The point is that the ratites evolved from an ancestor that resembled a tinamou closely and the various gamebirds superficially, and was never a pure carnivore at all. At best it was an omnivore, but aside from the kiwis, (which are very specialized birds, when you think about it), most ratites prefer to eat plant matter to animal. This includes the cassowaries, which eat primarily fallen fruits, (not unlike many other jungle bird species), not animal matter, as deinonychus and its’ relatives did – and on the other hand, they are smaller and weaker than the African ostrich is, (proportionally speaking), and also are less efficient runners than the ostrich. The African ostrich is the only modern bird, (I think) that has only two toes on each foot. This makes the African ostrich the bird version of the modern horse, donkey and zebra – an open-spaces running specialist, who had sacrificed manual dexterity for speed. Horses, donkeys and zebras are much less ecologically flexible than the antelopes are, for comparison, and the ratites are also less flexible than the flying birds are.

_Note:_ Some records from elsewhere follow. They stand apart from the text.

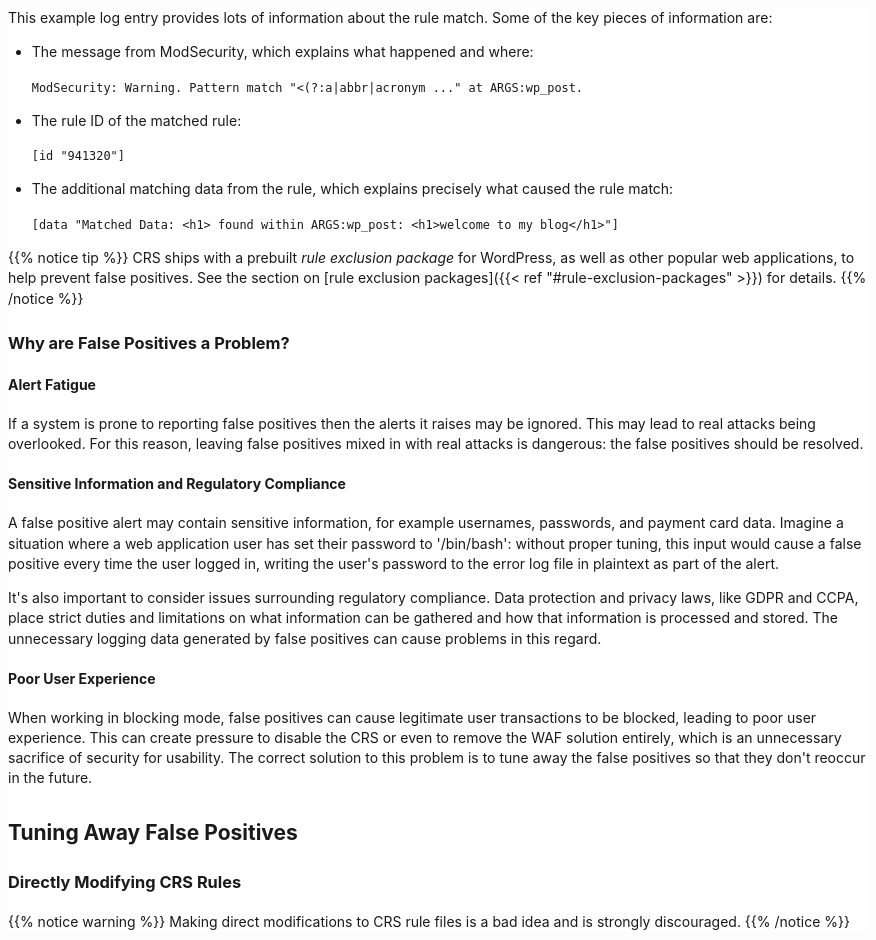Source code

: This example log entry provides lots of information about the rule match. Some of the key pieces of information are:

- The message from ModSecurity, which explains what happened and where:

  `ModSecurity: Warning. Pattern match "<(?:a|abbr|acronym ..." at ARGS:wp_post.`

- The rule ID of the matched rule:

  `[id "941320"]`

- The additional matching data from the rule, which explains precisely what caused the rule match:

  `[data "Matched Data: <h1> found within ARGS:wp_post: <h1>welcome to my blog</h1>"]`

{{% notice tip %}}
CRS ships with a prebuilt *rule exclusion package* for WordPress, as well as other popular web applications, to help prevent false positives. See the section on [rule exclusion packages]({{< ref "#rule-exclusion-packages" >}}) for details. 
{{% /notice %}}

### Why are False Positives a Problem?

#### Alert Fatigue

If a system is prone to reporting false positives then the alerts it raises may be ignored. This may lead to real attacks being overlooked. For this reason, leaving false positives mixed in with real attacks is dangerous: the false positives should be resolved.

#### Sensitive Information and Regulatory Compliance

A false positive alert may contain sensitive information, for example usernames, passwords, and payment card data. Imagine a situation where a web application user has set their password to '/bin/bash': without proper tuning, this input would cause a false positive every time the user logged in, writing the user's password to the error log file in plaintext as part of the alert.

It's also important to consider issues surrounding regulatory compliance. Data protection and privacy laws, like GDPR and CCPA, place strict duties and limitations on what information can be gathered and how that information is processed and stored. The unnecessary logging data generated by false positives can cause problems in this regard.

#### Poor User Experience

When working in blocking mode, false positives can cause legitimate user transactions to be blocked, leading to poor user experience. This can create pressure to disable the CRS or even to remove the WAF solution entirely, which is an unnecessary sacrifice of security for usability. The correct solution to this problem is to tune away the false positives so that they don't reoccur in the future.

## Tuning Away False Positives

### Directly Modifying CRS Rules

{{% notice warning %}}
Making direct modifications to CRS rule files is a bad idea and is strongly discouraged.
{{% /notice %}}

…However, ratites themselves are a varied bag, they consist of several families, and if the African ostrich is the most derived of them all, then the rest of them are less so. This includes the cassowaries, which are the biggest jungle-dwelling ratites (and probably the biggest jungle-dwelling birds, period). They may be big as some of the bigger mammals, (include modern humans and wild boar), and they can take care of themselves, (theoretically), but they are nowhere near as formidable as the ‘true’ raptors of the Mesozoic had been, and they probably do need human help and intervention, if they are to survive the 21st century and beyond. Of course, there is also the matter of how to do it – begin to exterminate all of non-native Australian mammals? This was once tried with rabbits – not the most formidable members of that bunch. The result was an epic fail for humans, so obviously something different must be tried – but what? So far, there is no idea, but then again, if there were, then real life would not suck so badly, now would it?

…Well, this is it for now, see you all soon!